Bien sûr. Comment ne pas les entendre alors qu'ils avaient déjà, il y a un an, boudé les urnes pour les élections municipales, qu'ils le font pour les départementales et les régionales hier, et on le sait, la tendance est la même sur le plan national et européen, donc c'est un vrai sujet. Il faut la démocratie participative et la démocratie représentative, c'est-à-dire choisir ses représentants. Nos concitoyens aujourd'hui sont nombreux à douter de cela, à ne pas se déplacer, donc ça va être vraiment pour nous une absolue priorité, réfléchir à la manière dont on peut leur faire partager ce qu'est la politique. La politique, c'est leur quotidien, c'est les transports, les lycées, l'emploi, la formation, le développement durable, et il faut qu'on aille sur le terrain plus encore. Vous savez que j'y vais beaucoup, je passe pour quelqu'un qui est sur tous les territoires, mais il faut que nous allions avec l'ensemble de l'équipe plus encore sur le terrain pour mettre nos concitoyens dans le plaisir de faire de la politique concrète. 

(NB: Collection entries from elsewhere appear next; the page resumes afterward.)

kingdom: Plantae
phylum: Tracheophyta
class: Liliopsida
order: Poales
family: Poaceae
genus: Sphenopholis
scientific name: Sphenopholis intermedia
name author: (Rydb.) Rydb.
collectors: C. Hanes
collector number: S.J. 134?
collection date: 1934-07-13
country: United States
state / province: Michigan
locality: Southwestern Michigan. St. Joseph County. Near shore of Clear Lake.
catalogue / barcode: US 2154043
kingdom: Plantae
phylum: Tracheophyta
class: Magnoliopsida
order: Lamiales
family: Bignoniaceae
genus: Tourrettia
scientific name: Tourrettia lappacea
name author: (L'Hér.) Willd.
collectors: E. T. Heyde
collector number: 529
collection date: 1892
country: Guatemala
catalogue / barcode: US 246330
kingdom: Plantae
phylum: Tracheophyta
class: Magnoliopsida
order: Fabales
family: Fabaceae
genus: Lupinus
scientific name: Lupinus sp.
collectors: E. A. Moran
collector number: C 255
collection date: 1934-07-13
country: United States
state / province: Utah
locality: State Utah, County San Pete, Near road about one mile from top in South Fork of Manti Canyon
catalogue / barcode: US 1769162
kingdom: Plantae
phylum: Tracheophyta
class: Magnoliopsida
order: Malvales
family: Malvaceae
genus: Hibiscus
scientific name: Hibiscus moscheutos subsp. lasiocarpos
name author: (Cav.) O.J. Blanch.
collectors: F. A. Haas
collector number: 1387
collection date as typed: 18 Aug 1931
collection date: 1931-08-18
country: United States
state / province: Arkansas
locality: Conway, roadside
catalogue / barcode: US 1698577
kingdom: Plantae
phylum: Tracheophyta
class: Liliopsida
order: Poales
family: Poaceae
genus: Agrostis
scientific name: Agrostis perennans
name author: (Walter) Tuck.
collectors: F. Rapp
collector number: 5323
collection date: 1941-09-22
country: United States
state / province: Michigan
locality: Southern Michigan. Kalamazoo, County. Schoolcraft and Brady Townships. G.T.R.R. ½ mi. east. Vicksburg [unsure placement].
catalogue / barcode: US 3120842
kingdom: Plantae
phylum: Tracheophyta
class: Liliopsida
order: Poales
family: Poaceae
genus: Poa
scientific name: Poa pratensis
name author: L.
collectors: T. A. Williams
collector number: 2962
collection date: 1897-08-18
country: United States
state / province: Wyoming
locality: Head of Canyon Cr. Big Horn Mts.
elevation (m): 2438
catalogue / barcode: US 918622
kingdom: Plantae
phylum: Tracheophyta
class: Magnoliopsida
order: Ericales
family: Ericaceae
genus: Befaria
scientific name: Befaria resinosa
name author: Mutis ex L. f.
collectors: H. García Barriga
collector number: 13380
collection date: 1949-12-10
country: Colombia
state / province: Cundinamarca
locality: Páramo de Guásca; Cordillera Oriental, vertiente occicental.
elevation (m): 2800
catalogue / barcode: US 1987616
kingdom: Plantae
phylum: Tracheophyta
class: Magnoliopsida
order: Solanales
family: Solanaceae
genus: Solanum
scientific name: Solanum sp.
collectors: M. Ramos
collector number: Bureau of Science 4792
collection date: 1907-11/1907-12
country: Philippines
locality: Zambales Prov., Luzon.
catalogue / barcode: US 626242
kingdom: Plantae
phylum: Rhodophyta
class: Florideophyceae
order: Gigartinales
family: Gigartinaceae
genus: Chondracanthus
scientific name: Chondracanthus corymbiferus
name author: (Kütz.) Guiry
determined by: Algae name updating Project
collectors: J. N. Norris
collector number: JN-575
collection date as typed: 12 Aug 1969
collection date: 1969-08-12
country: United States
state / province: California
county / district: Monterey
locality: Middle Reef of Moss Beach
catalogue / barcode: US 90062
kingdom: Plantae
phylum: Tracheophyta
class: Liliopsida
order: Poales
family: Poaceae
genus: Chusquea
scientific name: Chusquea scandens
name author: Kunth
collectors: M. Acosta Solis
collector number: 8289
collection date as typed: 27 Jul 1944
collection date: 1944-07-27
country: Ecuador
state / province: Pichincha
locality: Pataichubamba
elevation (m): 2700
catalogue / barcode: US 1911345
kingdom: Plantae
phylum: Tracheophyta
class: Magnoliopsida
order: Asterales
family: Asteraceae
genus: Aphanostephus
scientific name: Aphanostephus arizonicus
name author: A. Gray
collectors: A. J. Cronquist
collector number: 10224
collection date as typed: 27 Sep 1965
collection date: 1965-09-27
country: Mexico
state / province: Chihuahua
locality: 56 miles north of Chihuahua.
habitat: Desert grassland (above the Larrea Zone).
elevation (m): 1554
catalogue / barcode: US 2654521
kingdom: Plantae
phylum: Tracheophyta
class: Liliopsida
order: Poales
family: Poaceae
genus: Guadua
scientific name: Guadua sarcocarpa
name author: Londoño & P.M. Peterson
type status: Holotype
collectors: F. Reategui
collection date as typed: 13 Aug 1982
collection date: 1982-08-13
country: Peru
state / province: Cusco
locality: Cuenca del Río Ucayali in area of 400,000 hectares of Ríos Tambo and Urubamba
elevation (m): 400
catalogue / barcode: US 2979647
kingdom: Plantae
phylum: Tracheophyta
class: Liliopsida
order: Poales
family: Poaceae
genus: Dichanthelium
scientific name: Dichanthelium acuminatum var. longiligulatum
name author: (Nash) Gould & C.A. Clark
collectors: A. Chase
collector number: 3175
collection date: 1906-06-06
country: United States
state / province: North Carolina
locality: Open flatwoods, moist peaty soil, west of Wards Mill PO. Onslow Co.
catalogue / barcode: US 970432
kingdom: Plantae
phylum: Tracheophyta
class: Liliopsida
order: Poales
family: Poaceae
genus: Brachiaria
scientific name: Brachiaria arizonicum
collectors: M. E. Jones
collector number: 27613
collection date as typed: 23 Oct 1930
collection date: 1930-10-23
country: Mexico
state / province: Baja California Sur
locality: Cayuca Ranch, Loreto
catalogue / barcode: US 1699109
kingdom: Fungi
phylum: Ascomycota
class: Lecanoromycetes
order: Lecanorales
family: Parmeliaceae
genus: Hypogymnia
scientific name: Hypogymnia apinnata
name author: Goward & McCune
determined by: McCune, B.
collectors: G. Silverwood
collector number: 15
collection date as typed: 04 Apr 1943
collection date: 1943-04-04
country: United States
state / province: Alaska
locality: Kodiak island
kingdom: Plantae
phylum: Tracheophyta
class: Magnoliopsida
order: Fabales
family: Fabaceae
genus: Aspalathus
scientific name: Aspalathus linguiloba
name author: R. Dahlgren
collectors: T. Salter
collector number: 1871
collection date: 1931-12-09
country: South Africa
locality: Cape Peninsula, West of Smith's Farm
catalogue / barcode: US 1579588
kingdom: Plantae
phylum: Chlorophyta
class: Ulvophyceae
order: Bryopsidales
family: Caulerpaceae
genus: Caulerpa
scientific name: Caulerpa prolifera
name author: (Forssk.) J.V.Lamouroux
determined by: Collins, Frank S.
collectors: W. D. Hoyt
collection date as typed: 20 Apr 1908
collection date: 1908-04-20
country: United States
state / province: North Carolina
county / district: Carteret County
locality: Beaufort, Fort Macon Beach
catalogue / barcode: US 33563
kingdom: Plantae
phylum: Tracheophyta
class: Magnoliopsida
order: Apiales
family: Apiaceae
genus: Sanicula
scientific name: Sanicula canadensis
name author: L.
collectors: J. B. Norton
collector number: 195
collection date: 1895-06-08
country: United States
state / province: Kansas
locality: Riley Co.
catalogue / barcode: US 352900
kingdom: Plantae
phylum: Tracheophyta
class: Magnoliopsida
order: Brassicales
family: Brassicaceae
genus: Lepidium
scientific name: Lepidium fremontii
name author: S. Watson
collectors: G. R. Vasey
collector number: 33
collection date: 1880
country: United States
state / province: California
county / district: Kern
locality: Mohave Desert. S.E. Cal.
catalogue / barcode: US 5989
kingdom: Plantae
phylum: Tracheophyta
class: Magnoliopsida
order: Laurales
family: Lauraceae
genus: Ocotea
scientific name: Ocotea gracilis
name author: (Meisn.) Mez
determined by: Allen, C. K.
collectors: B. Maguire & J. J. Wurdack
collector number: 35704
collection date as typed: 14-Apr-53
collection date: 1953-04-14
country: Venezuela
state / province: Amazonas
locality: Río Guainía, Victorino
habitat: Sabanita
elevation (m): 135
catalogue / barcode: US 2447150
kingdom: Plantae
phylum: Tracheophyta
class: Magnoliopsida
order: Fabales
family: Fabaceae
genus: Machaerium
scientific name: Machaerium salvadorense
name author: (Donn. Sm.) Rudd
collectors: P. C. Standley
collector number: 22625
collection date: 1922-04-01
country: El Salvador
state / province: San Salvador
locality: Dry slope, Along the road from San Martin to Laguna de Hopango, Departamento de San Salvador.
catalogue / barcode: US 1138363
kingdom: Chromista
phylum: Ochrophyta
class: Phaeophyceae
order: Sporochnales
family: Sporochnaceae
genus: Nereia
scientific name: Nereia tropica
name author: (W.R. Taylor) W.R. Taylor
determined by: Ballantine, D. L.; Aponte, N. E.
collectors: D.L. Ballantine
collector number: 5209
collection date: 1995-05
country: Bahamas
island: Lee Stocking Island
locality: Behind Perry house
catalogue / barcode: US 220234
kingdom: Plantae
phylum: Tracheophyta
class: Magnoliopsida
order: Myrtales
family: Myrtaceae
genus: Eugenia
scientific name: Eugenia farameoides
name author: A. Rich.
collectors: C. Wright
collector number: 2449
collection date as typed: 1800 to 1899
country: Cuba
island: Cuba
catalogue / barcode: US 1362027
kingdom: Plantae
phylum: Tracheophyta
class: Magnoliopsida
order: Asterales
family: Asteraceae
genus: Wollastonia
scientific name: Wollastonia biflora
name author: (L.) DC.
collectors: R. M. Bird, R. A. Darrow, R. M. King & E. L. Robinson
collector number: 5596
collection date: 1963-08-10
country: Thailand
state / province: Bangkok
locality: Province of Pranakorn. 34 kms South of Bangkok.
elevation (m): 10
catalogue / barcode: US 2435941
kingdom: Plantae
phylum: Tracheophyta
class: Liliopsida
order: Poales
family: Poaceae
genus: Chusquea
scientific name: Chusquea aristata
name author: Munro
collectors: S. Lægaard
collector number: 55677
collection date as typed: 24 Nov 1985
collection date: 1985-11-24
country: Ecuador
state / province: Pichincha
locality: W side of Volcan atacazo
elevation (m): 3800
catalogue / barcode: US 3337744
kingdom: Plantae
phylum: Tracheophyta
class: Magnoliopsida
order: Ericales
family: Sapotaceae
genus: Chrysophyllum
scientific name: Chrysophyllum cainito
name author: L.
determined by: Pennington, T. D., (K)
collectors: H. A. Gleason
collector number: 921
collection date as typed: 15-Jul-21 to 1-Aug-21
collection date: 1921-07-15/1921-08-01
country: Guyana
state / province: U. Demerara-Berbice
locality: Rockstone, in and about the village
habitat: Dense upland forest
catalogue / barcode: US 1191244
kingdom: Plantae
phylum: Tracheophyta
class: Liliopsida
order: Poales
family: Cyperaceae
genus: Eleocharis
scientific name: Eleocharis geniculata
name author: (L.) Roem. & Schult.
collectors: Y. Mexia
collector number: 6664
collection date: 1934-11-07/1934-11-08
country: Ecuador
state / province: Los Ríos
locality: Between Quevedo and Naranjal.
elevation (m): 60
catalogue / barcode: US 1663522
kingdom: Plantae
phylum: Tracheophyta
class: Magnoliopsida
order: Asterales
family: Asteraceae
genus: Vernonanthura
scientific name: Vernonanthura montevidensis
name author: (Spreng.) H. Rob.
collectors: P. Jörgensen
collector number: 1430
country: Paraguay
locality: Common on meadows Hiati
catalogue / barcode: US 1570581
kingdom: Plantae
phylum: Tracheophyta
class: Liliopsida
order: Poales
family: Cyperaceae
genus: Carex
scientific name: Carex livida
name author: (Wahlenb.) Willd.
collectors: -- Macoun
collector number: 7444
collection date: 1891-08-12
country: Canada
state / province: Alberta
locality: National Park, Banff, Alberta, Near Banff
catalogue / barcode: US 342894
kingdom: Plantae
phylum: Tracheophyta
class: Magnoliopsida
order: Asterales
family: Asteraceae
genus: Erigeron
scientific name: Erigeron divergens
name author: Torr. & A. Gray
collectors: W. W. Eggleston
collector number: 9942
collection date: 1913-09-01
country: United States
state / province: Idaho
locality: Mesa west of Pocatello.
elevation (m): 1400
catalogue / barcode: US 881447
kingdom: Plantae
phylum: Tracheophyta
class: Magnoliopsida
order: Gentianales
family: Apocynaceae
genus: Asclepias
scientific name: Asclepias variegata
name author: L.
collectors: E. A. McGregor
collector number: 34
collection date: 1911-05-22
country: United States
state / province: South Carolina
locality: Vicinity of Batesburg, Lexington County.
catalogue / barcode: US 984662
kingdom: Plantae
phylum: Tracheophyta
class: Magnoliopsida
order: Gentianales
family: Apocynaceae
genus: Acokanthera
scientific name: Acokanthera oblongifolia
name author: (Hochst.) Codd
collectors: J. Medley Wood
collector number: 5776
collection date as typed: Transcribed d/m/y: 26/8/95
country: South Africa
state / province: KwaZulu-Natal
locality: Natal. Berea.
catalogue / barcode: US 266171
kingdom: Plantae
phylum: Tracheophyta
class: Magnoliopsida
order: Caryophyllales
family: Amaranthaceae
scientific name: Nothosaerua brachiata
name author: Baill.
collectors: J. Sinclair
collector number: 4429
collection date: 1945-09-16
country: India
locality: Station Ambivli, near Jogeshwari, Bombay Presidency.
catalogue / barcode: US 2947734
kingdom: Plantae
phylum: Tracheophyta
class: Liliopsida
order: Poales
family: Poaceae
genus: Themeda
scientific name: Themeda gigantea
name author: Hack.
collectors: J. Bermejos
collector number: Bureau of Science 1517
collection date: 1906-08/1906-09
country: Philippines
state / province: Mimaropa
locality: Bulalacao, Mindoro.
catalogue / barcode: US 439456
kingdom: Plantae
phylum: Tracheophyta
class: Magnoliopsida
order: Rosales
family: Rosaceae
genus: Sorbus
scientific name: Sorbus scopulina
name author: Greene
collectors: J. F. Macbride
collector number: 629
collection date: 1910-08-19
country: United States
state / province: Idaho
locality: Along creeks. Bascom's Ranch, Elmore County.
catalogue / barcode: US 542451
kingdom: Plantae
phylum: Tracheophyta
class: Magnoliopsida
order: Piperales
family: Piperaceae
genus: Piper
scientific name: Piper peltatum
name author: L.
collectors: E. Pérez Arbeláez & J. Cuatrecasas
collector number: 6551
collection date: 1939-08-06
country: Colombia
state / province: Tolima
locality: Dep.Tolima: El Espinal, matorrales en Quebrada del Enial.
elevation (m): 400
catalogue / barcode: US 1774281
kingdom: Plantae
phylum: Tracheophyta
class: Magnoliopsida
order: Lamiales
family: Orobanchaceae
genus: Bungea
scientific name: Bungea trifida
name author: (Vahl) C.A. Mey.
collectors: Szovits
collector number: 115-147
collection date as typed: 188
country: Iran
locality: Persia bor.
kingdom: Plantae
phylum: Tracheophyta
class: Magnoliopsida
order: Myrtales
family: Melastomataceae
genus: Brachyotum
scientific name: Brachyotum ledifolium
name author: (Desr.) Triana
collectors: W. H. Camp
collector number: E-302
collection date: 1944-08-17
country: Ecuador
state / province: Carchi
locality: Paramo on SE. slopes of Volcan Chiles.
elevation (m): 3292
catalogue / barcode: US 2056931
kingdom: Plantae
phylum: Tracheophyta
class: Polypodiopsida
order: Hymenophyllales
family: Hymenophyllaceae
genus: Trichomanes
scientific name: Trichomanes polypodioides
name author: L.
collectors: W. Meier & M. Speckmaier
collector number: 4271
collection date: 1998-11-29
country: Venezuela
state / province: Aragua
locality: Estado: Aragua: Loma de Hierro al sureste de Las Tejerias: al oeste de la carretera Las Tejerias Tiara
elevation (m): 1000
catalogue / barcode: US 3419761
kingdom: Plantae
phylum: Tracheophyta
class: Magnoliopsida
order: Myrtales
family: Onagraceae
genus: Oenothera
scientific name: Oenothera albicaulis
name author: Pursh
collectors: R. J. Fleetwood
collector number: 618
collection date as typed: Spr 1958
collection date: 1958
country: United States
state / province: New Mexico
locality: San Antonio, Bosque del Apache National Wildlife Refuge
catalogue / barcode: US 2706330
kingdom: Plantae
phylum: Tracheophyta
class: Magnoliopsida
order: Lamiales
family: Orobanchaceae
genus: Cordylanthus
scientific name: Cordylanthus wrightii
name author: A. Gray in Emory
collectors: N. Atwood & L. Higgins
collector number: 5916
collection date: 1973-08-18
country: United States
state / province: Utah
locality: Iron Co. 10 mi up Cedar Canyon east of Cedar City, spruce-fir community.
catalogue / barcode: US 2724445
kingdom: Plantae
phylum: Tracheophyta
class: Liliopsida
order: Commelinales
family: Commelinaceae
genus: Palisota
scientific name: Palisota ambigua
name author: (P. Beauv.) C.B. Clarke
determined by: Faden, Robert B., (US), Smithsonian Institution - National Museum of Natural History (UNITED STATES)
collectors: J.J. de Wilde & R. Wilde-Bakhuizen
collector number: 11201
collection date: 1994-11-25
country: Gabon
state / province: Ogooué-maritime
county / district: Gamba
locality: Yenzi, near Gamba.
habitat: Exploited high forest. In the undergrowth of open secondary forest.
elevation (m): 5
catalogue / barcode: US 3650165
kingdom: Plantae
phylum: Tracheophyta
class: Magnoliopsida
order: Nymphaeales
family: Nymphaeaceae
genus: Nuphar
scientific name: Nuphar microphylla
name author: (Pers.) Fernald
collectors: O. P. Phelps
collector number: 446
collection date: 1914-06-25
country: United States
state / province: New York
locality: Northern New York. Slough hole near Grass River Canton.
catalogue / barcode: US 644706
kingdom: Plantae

Tous les présidents sortants ont été réélus. Plus qu'un vote d'adhésion, est-ce que ce n'est pas simplement ce que l'on a beaucoup entendu, une prime au sortant ?

La prime au sortant fonctionne lorsque le travail a été fait. Ce n'est pas automatique. Je crois que c'est à la fois la validation d'une présence, mais surtout une validation d'un bilan, etc. Dans notre région, on le sait, nos concitoyens considèrent qu'avec mon équipe, j'ai fait le boulot pendant six ans et ils le disent avec leur bulletin. C'est important et c'est important aussi de penser à réunir.

Vous allez devoir faire avec une nouvelle majorité, cette fois ci plus élargie que d'habitude, on va y retrouver les socialistes, bien sûr, les écologistes, les communistes, les Insoumis. Comment faire pour ménager toutes les sensibilités ? Charles Fournier estime qu'on "ne peut pas revivre le même mandat". Quel pas allez-vous faire vers ces personnes qui vous ont rejoint entre les deux tours?

C'est dans le concret que ça se passe. Il y a les déclarations et le concret. Faire en sorte que toutes nos politiques soient marquées de la volonté d'une nouvelle dynamique sociale. Aujourd'hui, il y a trop de gens, c'est aussi le sens de l'abstention, qui considèrent qu'ils sont dans une situation de précarité et de difficultés, des jeunes qui doutent de leur avenir, etc. Donc, mettre l'accent sur le social, mettre l'accent sur le développement durable, c'est-à-dire une vision du développement économique et des transports qui soit protectrice de notre environnement. Ce sont là deux éléments importants. Et puis aussi, une vision pour l'économie. On n'aura pas demain de développement de la région si on n'a pas des entreprises qui fonctionnent, si on n'a pas d'emplois pour les salariés.

Vous devriez être réélu vendredi, il y a peu de suspense. Quelle va être votre première mesure ?

Elle est immédiate, c'est par rapport à l'attractivité de notre région et à la politique touristique que nous mettons en œuvre là pour le mois de juillet et pour le mois d'août. Il faut vraiment faire une grande grande mobilisation pour sortir de la période du confinement. On a des atouts formidables la Loire à vélo, on a  les Nouvelles Renaissance(s), des spectacles dans les grands sites, etc. Il faut réussir la saison touristique, je dis ça pour les restaurateurs, je dis ça pour le commerce, je dis ça pour nos sites, pour les associations qu'animent. Et puis, le deuxième enjeu, c'est préparer la rentrée. Je parlais tout à l'heure de solidarité, la rentrée, c'est par exemple l'ordi solidaire, un ordi à 20 euros pour un boursier six parts. Donc, il faut créer les conditions de l'égalité des chances, non pas dans le discours, mais dans la réalité. Ça va être une priorité, préparer la rentrée pour que chaque jeune ait sa chance.

On va parler de votre équipe au Conseil Régional qui sera votre premier vice-président?

Ça n'est pas encore décidé.

Cela pourrait être un Insoumis ?

Non, ça ne pourra pas être un insoumis parce qu'un premier vice-président, c'est ma conception des choses, il est appelé à me représenter dans beaucoup de situations, donc il est dans une grande proximité et il appartient à la force politique majoritaire de cette majorité. Il sera socialiste.